[Data excerpts]
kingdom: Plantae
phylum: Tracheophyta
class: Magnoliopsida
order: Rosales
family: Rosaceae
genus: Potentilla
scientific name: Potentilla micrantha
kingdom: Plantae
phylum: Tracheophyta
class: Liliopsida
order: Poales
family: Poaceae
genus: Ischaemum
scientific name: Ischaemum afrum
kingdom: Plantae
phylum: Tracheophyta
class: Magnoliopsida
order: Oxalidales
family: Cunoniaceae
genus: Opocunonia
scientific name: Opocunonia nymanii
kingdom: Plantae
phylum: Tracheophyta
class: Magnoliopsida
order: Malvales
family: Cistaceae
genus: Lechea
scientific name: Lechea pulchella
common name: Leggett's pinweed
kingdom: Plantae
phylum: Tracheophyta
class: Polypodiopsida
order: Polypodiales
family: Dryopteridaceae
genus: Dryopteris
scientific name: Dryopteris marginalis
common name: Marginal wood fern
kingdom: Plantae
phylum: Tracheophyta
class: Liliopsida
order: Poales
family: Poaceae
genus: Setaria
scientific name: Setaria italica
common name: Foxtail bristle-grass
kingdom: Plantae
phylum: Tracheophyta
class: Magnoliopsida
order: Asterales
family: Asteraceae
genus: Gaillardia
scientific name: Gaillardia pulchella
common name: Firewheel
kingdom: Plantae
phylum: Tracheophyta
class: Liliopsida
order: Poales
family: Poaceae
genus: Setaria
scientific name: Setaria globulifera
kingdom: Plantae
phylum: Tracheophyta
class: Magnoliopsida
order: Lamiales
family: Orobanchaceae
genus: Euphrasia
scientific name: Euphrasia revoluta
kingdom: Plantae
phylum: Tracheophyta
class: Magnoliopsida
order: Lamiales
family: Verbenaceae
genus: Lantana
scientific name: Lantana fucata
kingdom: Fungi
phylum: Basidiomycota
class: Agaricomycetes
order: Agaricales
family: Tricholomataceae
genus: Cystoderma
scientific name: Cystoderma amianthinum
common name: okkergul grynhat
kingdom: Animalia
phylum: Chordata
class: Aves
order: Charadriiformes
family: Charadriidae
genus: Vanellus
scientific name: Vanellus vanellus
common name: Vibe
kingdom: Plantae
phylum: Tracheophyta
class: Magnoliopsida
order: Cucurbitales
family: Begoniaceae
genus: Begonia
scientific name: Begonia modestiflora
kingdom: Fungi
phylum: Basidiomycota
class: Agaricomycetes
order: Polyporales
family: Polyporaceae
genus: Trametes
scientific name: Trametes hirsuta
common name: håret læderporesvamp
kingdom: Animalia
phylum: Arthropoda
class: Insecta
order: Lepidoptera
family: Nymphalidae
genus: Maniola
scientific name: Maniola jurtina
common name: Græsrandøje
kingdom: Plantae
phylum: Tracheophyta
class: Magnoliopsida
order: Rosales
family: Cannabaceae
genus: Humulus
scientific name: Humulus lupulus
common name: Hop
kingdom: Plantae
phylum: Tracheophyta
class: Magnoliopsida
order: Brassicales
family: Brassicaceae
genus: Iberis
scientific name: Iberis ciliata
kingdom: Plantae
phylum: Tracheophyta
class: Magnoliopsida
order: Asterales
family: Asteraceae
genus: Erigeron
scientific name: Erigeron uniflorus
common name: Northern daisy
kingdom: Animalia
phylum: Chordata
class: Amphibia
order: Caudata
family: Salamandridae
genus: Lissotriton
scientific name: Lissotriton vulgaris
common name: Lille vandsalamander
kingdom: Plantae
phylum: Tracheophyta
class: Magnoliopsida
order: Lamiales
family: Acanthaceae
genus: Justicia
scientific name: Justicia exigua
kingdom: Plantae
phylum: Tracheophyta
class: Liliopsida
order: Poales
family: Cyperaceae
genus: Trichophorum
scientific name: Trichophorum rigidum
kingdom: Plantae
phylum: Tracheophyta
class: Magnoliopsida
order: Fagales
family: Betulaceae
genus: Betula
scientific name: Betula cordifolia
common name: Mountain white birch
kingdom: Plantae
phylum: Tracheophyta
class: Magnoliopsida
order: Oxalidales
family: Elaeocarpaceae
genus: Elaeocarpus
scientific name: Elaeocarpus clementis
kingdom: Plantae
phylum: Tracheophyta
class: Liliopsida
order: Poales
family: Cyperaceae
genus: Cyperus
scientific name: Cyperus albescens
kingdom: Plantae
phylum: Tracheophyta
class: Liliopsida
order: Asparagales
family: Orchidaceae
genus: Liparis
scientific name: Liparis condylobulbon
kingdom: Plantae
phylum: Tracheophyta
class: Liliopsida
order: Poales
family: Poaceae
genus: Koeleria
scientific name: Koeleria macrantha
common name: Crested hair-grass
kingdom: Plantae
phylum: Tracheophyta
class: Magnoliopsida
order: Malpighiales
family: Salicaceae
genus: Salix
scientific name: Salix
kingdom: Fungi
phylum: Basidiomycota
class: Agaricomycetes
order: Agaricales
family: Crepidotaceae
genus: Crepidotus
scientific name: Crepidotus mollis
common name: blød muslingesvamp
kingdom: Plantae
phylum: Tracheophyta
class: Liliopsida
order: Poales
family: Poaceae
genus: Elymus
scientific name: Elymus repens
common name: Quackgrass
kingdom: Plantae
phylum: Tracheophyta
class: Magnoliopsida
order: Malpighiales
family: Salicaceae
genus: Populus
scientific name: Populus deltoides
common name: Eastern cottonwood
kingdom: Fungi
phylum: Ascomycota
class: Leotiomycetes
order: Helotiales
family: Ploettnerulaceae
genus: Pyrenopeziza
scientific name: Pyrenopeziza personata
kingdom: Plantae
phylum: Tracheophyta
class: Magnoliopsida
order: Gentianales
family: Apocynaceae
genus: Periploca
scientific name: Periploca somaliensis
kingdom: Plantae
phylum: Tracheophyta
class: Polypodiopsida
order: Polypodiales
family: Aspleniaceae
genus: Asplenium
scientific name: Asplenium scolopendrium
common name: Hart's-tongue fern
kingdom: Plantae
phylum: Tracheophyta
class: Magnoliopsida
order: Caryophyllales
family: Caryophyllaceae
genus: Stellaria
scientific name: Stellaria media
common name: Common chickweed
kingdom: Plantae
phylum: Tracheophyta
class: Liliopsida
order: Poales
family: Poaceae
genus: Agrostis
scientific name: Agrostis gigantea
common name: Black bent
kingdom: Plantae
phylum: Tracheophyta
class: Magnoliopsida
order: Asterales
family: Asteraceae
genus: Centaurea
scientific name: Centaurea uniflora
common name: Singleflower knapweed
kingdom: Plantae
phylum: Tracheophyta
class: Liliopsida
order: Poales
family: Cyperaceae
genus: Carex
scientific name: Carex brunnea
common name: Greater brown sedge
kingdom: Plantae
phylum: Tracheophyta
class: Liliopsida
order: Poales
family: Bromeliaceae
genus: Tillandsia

EXERCISE = Format every line of the material above as a JSON list of strings, one string per line, leaving out any blank lines.

FULL OUTPUT =
[
  "kingdom: Plantae",
  "phylum: Tracheophyta",
  "class: Magnoliopsida",
  "order: Rosales",
  "family: Rosaceae",
  "genus: Potentilla",
  "scientific name: Potentilla micrantha",
  "kingdom: Plantae",
  "phylum: Tracheophyta",
  "class: Liliopsida",
  "order: Poales",
  "family: Poaceae",
  "genus: Ischaemum",
  "scientific name: Ischaemum afrum",
  "kingdom: Plantae",
  "phylum: Tracheophyta",
  "class: Magnoliopsida",
  "order: Oxalidales",
  "family: Cunoniaceae",
  "genus: Opocunonia",
  "scientific name: Opocunonia nymanii",
  "kingdom: Plantae",
  "phylum: Tracheophyta",
  "class: Magnoliopsida",
  "order: Malvales",
  "family: Cistaceae",
  "genus: Lechea",
  "scientific name: Lechea pulchella",
  "common name: Leggett's pinweed",
  "kingdom: Plantae",
  "phylum: Tracheophyta",
  "class: Polypodiopsida",
  "order: Polypodiales",
  "family: Dryopteridaceae",
  "genus: Dryopteris",
  "scientific name: Dryopteris marginalis",
  "common name: Marginal wood fern",
  "kingdom: Plantae",
  "phylum: Tracheophyta",
  "class: Liliopsida",
  "order: Poales",
  "family: Poaceae",
  "genus: Setaria",
  "scientific name: Setaria italica",
  "common name: Foxtail bristle-grass",
  "kingdom: Plantae",
  "phylum: Tracheophyta",
  "class: Magnoliopsida",
  "order: Asterales",
  "family: Asteraceae",
  "genus: Gaillardia",
  "scientific name: Gaillardia pulchella",
  "common name: Firewheel",
  "kingdom: Plantae",
  "phylum: Tracheophyta",
  "class: Liliopsida",
  "order: Poales",
  "family: Poaceae",
  "genus: Setaria",
  "scientific name: Setaria globulifera",
  "kingdom: Plantae",
  "phylum: Tracheophyta",
  "class: Magnoliopsida",
  "order: Lamiales",
  "family: Orobanchaceae",
  "genus: Euphrasia",
  "scientific name: Euphrasia revoluta",
  "kingdom: Plantae",
  "phylum: Tracheophyta",
  "class: Magnoliopsida",
  "order: Lamiales",
  "family: Verbenaceae",
  "genus: Lantana",
  "scientific name: Lantana fucata",
  "kingdom: Fungi",
  "phylum: Basidiomycota",
  "class: Agaricomycetes",
  "order: Agaricales",
  "family: Tricholomataceae",
  "genus: Cystoderma",
  "scientific name: Cystoderma amianthinum",
  "common name: okkergul grynhat",
  "kingdom: Animalia",
  "phylum: Chordata",
  "class: Aves",
  "order: Charadriiformes",
  "family: Charadriidae",
  "genus: Vanellus",
  "scientific name: Vanellus vanellus",
  "common name: Vibe",
  "kingdom: Plantae",
  "phylum: Tracheophyta",
  "class: Magnoliopsida",
  "order: Cucurbitales",
  "family: Begoniaceae",
  "genus: Begonia",
  "scientific name: Begonia modestiflora",
  "kingdom: Fungi",
  "phylum: Basidiomycota",
  "class: Agaricomycetes",
  "order: Polyporales",
  "family: Polyporaceae",
  "genus: Trametes",
  "scientific name: Trametes hirsuta",
  "common name: håret læderporesvamp",
  "kingdom: Animalia",
  "phylum: Arthropoda",
  "class: Insecta",
  "order: Lepidoptera",
  "family: Nymphalidae",
  "genus: Maniola",
  "scientific name: Maniola jurtina",
  "common name: Græsrandøje",
  "kingdom: Plantae",
  "phylum: Tracheophyta",
  "class: Magnoliopsida",
  "order: Rosales",
  "family: Cannabaceae",
  "genus: Humulus",
  "scientific name: Humulus lupulus",
  "common name: Hop",
  "kingdom: Plantae",
  "phylum: Tracheophyta",
  "class: Magnoliopsida",
  "order: Brassicales",
  "family: Brassicaceae",
  "genus: Iberis",
  "scientific name: Iberis ciliata",
  "kingdom: Plantae",
  "phylum: Tracheophyta",
  "class: Magnoliopsida",
  "order: Asterales",
  "family: Asteraceae",
  "genus: Erigeron",
  "scientific name: Erigeron uniflorus",
  "common name: Northern daisy",
  "kingdom: Animalia",
  "phylum: Chordata",
  "class: Amphibia",
  "order: Caudata",
  "family: Salamandridae",
  "genus: Lissotriton",
  "scientific name: Lissotriton vulgaris",
  "common name: Lille vandsalamander",
  "kingdom: Plantae",
  "phylum: Tracheophyta",
  "class: Magnoliopsida",
  "order: Lamiales",
  "family: Acanthaceae",
  "genus: Justicia",
  "scientific name: Justicia exigua",
  "kingdom: Plantae",
  "phylum: Tracheophyta",
  "class: Liliopsida",
  "order: Poales",
  "family: Cyperaceae",
  "genus: Trichophorum",
  "scientific name: Trichophorum rigidum",
  "kingdom: Plantae",
  "phylum: Tracheophyta",
  "class: Magnoliopsida",
  "order: Fagales",
  "family: Betulaceae",
  "genus: Betula",
  "scientific name: Betula cordifolia",
  "common name: Mountain white birch",
  "kingdom: Plantae",
  "phylum: Tracheophyta",
  "class: Magnoliopsida",
  "order: Oxalidales",
  "family: Elaeocarpaceae",
  "genus: Elaeocarpus",
  "scientific name: Elaeocarpus clementis",
  "kingdom: Plantae",
  "phylum: Tracheophyta",
  "class: Liliopsida",
  "order: Poales",
  "family: Cyperaceae",
  "genus: Cyperus",
  "scientific name: Cyperus albescens",
  "kingdom: Plantae",
  "phylum: Tracheophyta",
  "class: Liliopsida",
  "order: Asparagales",
  "family: Orchidaceae",
  "genus: Liparis",
  "scientific name: Liparis condylobulbon",
  "kingdom: Plantae",
  "phylum: Tracheophyta",
  "class: Liliopsida",
  "order: Poales",
  "family: Poaceae",
  "genus: Koeleria",
  "scientific name: Koeleria macrantha",
  "common name: Crested hair-grass",
  "kingdom: Plantae",
  "phylum: Tracheophyta",
  "class: Magnoliopsida",
  "order: Malpighiales",
  "family: Salicaceae",
  "genus: Salix",
  "scientific name: Salix",
  "kingdom: Fungi",
  "phylum: Basidiomycota",
  "class: Agaricomycetes",
  "order: Agaricales",
  "family: Crepidotaceae",
  "genus: Crepidotus",
  "scientific name: Crepidotus mollis",
  "common name: blød muslingesvamp",
  "kingdom: Plantae",
  "phylum: Tracheophyta",
  "class: Liliopsida",
  "order: Poales",
  "family: Poaceae",
  "genus: Elymus",
  "scientific name: Elymus repens",
  "common name: Quackgrass",
  "kingdom: Plantae",
  "phylum: Tracheophyta",
  "class: Magnoliopsida",
  "order: Malpighiales",
  "family: Salicaceae",
  "genus: Populus",
  "scientific name: Populus deltoides",
  "common name: Eastern cottonwood",
  "kingdom: Fungi",
  "phylum: Ascomycota",
  "class: Leotiomycetes",
  "order: Helotiales",
  "family: Ploettnerulaceae",
  "genus: Pyrenopeziza",
  "scientific name: Pyrenopeziza personata",
  "kingdom: Plantae",
  "phylum: Tracheophyta",
  "class: Magnoliopsida",
  "order: Gentianales",
  "family: Apocynaceae",
  "genus: Periploca",
  "scientific name: Periploca somaliensis",
  "kingdom: Plantae",
  "phylum: Tracheophyta",
  "class: Polypodiopsida",
  "order: Polypodiales",
  "family: Aspleniaceae",
  "genus: Asplenium",
  "scientific name: Asplenium scolopendrium",
  "common name: Hart's-tongue fern",
  "kingdom: Plantae",
  "phylum: Tracheophyta",
  "class: Magnoliopsida",
  "order: Caryophyllales",
  "family: Caryophyllaceae",
  "genus: Stellaria",
  "scientific name: Stellaria media",
  "common name: Common chickweed",
  "kingdom: Plantae",
  "phylum: Tracheophyta",
  "class: Liliopsida",
  "order: Poales",
  "family: Poaceae",
  "genus: Agrostis",
  "scientific name: Agrostis gigantea",
  "common name: Black bent",
  "kingdom: Plantae",
  "phylum: Tracheophyta",
  "class: Magnoliopsida",
  "order: Asterales",
  "family: Asteraceae",
  "genus: Centaurea",
  "scientific name: Centaurea uniflora",
  "common name: Singleflower knapweed",
  "kingdom: Plantae",
  "phylum: Tracheophyta",
  "class: Liliopsida",
  "order: Poales",
  "family: Cyperaceae",
  "genus: Carex",
  "scientific name: Carex brunnea",
  "common name: Greater brown sedge",
  "kingdom: Plantae",
  "phylum: Tracheophyta",
  "class: Liliopsida",
  "order: Poales",
  "family: Bromeliaceae",
  "genus: Tillandsia"
]